For the most part I don't question the FOX network. They tend to put out some killer shows (The Simpsons, Futureama, In Living Color and Get a Life to name a few) and only manage to put out a few duds (Who Wants to Marry a Multi-Millionaire? comes to mind). Last year the network debuted a new program entitled The Family Guy. Almost overnight, it became my absolute favorite show. How much did I like it? More than The Simpsons. More than WWF Raw. In other words, I liked it a lot.
The show deftly blended the biting social commentary of The Simpsons with the crude antics of South Park. Every episode reduced me to the point of tears. Each week, I got to laugh myself silly over the dimwitted antics of the family head Peter Griffin, of the smart-ass quips of Brian the Dog and, of course, at the satanic schemes of the meglomaniacal Baby Stewie. Each week the show would find new and more creative ways to shock and offend. And I loved it. I couldn't get enough.
Everything was golden until last October, when the FOX network yanked the show from the air. No other reason than "bad ratings" was given. They didn't even bother to move the show to another night or to give it another chance. Rumors were circulating that the show might return mid-season, but this was only October. Mid-season was a long way away.
In December, FOX aired The Family Guy Y2K Special. It was a riot, and made me miss the show twice as much as I did already. The TV Guide listing contained the good news: the show would be returning for sure mid-season.
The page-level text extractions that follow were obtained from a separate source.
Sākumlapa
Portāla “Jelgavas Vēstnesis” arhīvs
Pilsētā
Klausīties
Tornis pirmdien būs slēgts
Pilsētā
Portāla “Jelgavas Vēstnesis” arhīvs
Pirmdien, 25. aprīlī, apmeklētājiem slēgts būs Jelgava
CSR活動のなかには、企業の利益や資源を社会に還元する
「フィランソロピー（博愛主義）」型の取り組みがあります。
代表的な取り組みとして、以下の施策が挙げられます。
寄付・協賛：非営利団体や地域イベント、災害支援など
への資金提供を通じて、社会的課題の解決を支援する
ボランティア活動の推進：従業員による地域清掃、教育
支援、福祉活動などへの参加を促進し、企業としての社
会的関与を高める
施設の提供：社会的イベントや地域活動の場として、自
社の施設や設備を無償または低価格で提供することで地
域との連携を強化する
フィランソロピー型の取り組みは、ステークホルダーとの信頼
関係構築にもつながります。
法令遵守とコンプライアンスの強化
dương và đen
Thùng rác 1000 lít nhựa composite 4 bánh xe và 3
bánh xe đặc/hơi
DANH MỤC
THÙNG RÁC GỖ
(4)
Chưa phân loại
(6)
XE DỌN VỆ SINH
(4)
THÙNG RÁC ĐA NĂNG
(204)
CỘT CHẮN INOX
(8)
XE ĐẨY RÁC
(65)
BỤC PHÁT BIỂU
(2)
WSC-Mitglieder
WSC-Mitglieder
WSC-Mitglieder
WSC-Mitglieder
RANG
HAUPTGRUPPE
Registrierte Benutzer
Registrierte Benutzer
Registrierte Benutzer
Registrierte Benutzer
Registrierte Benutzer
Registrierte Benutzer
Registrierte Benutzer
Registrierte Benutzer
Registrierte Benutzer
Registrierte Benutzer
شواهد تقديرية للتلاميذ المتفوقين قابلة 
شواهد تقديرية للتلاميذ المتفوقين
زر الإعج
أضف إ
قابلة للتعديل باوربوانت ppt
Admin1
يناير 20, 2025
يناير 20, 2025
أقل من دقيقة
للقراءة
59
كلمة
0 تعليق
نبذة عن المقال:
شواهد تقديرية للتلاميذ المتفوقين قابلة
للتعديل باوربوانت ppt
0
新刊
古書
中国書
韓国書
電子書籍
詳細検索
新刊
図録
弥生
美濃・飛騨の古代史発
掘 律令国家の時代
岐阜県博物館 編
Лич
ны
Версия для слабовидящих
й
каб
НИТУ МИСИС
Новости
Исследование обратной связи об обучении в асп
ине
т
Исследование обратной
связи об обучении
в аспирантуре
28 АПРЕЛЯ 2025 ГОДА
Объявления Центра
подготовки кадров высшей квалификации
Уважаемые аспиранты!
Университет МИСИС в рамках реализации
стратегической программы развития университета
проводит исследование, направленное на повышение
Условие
YES! WOO-HOO! PRAISE THE LORD! PRAISE ALLAH! SHOUT IT OUT ON THE MOUNTAIN! THE FAMILY GUY IS COMING BACK!
And the return didn't disappoint.
The show returned in grand style, with a story concerning Brian the Dog's, uh, bowel problems being rooted in his deep, Freudian desire for Lois Griffin, Peter's wife. Along the way, the show took pot shots at Dean Koontz, Charles Lindberg, golf, baby rearing manuals and, of course, the Catholic Church.
Subsequent episodes haven't disappointed either. This past week's installment saw Death himself break his ankle and have to stay at the Griffins' house while he recovered. While he was away, no one could die, which led to all sorts of wackiness for all involved. Blaming Peter for what happened, Death told him that, unless Peter killed someone, he would kill him. And guess who Death picked out for Peter to annihilate? The kids from Dawson's Creek. Of course, Peter couldn't do it (not that I blame him. I couldn't either. And you know why too).
So, The Family Guy is back, and all is well in the world. Now if we could eliminate poverty, war, and disease, we would be all set.